His girl was entering the technological age, too.
The bow was the same as they’d seen before, the gift tag just like all the others. Owen recognized the handwriting immediately. He’d found himself looking over shoulders in the grocery store, checking out shoppers’ lists, waiting to see that handwriting, anywhere else but tacked to a dead body.
Unfortunately, there was nothing really new here.
Nguyen shone his fluorescent lights around, then his halogens. He picked up hairs that he could see. A brunette strand, pinched tight in tweezers, was held up to the light and examined by sight.
Owen had started to get excited, but Nguyen shook his head even without looking away. “It’s not hers. Too short, and looks too young. The end is cut, so this hair was worn at this length.”
Of course it wasn’t hers. Annika had said they weren’t going to get another one.
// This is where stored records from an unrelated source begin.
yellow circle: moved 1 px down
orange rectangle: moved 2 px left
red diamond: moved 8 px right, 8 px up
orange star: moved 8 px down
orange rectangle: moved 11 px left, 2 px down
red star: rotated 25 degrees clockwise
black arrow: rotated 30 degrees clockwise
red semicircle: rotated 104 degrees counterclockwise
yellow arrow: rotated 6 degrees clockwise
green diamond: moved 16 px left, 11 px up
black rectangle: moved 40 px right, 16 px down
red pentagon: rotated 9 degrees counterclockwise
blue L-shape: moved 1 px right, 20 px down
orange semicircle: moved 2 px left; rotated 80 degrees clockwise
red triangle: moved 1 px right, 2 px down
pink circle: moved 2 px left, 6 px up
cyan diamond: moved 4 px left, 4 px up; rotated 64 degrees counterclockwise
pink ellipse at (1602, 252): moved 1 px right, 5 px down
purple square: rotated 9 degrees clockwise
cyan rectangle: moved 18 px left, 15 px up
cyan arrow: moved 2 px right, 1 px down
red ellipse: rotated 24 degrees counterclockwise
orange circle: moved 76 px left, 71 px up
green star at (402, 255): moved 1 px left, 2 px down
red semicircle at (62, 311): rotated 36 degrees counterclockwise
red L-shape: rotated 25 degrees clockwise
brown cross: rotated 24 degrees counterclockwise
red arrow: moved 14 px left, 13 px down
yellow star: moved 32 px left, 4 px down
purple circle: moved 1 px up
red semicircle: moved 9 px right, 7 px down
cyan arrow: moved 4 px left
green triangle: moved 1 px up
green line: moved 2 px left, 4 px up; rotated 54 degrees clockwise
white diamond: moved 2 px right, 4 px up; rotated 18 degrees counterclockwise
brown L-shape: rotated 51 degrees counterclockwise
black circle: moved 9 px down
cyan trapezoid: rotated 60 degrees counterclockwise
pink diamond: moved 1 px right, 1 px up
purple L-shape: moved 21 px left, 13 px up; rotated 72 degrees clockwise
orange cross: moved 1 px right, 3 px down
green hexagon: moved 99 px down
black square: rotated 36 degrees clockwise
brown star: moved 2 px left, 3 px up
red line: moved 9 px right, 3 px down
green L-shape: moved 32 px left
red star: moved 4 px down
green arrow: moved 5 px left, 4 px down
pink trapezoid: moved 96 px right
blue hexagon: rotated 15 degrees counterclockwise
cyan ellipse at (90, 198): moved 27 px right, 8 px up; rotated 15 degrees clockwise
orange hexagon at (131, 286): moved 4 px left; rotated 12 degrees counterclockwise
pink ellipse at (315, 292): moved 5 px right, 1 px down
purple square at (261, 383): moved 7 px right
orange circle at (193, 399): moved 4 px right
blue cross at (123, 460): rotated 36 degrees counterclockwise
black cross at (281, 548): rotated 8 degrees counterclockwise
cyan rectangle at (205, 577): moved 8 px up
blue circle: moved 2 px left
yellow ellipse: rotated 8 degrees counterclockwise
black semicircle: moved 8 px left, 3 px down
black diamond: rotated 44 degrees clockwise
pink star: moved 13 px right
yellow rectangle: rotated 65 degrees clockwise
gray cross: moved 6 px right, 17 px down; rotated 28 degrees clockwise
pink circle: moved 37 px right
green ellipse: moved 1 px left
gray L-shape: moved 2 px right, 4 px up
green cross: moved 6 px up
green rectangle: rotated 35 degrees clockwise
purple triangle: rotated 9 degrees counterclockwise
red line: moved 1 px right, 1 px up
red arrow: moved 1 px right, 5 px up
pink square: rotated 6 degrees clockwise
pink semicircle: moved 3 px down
They left three hours later, not surprised to see that more people had gathered, more news crews had arrived. He pushed his way through, Nguyen trailing him with his mouth shut tight, his baggies of evidence concealed in his shoulder bag. He looked like any other businessman heading off to work. Blankenship brought up the rear, his smile less clamped, more open.
Reporters ditched their current interviews to turn on them, and Owen imagined he could drown in the sea of them, the rhythm of the pounding in his head could have been the slosh of tall black waves breaking over him.
There was nothing he could say. The horses were out of the gate.